I thought it would be really interesting to see what a bunch of different people would put on their bookshelves. And it was. Sort of. Sometimes.

This book is a fun idea, but there were two big disappoints for me.

The first was that, as with any collection where multiple writers contribute, the writing was really uneven and the reading experience suffers.

Half way through this book, it hit me: Is this why people are always telling me that they don't get into short stories? Is part of the problem that most people are reading collections based around a theme or distinction (Best Southern Women with Yankee Husbands Written Exclusively in October Short Stories) as opposed to a collection by one author?

If you do that:

No. Bad! Bad reader!

I'm not one to say how one should read all that often, but trust me on this, almost every collection by different authors is going to delight and frustrate you in equal measure.

This book, having one page by all different people, was like reading one of these collections.

If you haven't done it, pick a collection by a short story author. One voice comes through, and you'll probably feel differently. I can highly recommend Tunneling to the Center of the Earth by Kevin Wilson, Everything Ravaged, Everything Burned by Wells Tower, and the Ice at the Bottom of the World by Mark Richard.

Okay, back to the bookshelves.

The biggest surprise? The part I probably enjoyed most?

James Patterson.

Yep, old Mr. Ampersand himself.

I know he gets a mound of shit because he writes what many of us consider garbage. When he even writes it himself. However, given one page and talking about books, the man was entertaining, made me laugh a little, and impressed me. If the assignment was, "Here's a couple hundred words.
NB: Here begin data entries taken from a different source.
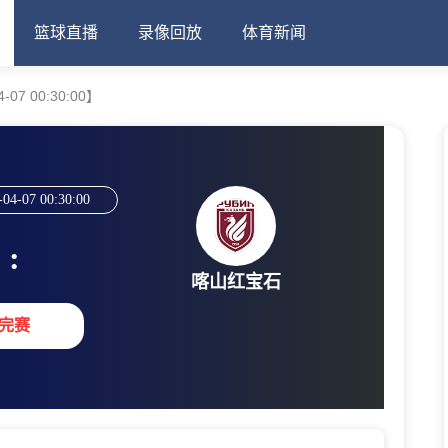
篮球直播
录像回放
体育新闻
07 00:30:00】
-04-07 00:30:00
:
喀山红宝石
完赛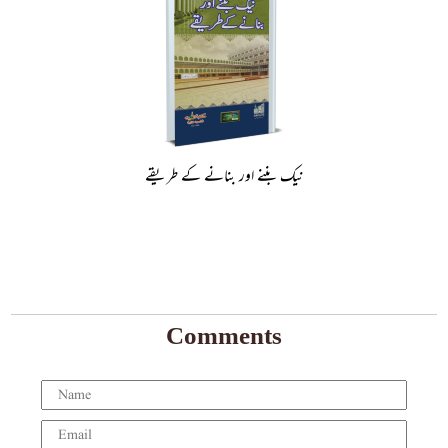
نیک بننے اور بنانے کے طریقے
Comments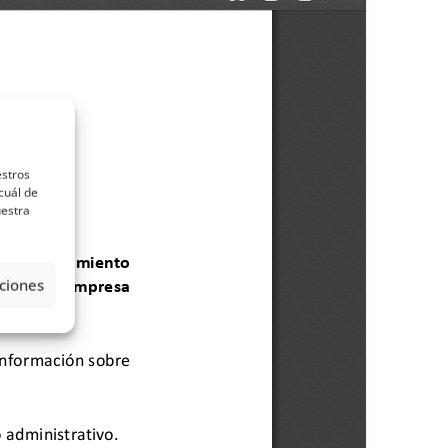
estros
cuál de
uestra
ciones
Use them to convince someone to pursue your work" he would have made the top of my list.

Now, I'm not going to go read any of his stuff because I'm confident that I wouldn't enjoy it much because thrillers don't do a lot for me, and I'm already reading Modelland by Tyra Banks. I can only read one book that I'm hating at a time. But if I hadn't heard of any of these people, I might have considered him near the top.

The other thing is, the other problem I had with the contributors to this book? They basically convinced me that anyone who considers him or herself a designer is kind of a shithead. Oh, and chefs.

Maybe Shitheads is a bit strong. What I mean to say is, their perspective on books is very boring.

What kind of books did most of the designers have? Books about design. What kind of books did the chefs have? Cookbooks. Instructional materials related to their trades.

Now, this sort of makes sense, but what did writers have on their shelves?

Novels. Books that exist as books as opposed to a means of communicating information.

For the most part, the writers didn't seem to feel that instructional, how-to books belonged on their ideal shelves. That made a lot of sense to me. You get good at writing books not by reading about books, but by reading books.

A fun game I played was to flip through this book and see, without looking at the author name, if you could determine whether the person was a writer or not. I went about 90% accuracy. A few editors threw me off, and a couple other creative types were also very impressive in their reading.

The designers were the worst. A lot of them would point out a book and then talk about what an inspiration this or that Swiss guy was. Boring. Then they would expound on their own design philosophy. Double Boring.

It was disappointing, really. To go the other way, me being a book person, if you asked me about my favorite design work, I don't think I would point to book covers right off just because that's the world I'm in. If you asked me about my favorite movies, they wouldn't be ones that are about books just because I deal in books all the time.

I would think that designers would want to draw inspiration from a variety of sources, but instead it seemed like they only wanted to talk about design.

And I'm sure that some of the designers in this book are highly respected and classy and all that horseshit. But I'd probably still take James Patterson's ideal bookshelf over most of theirs.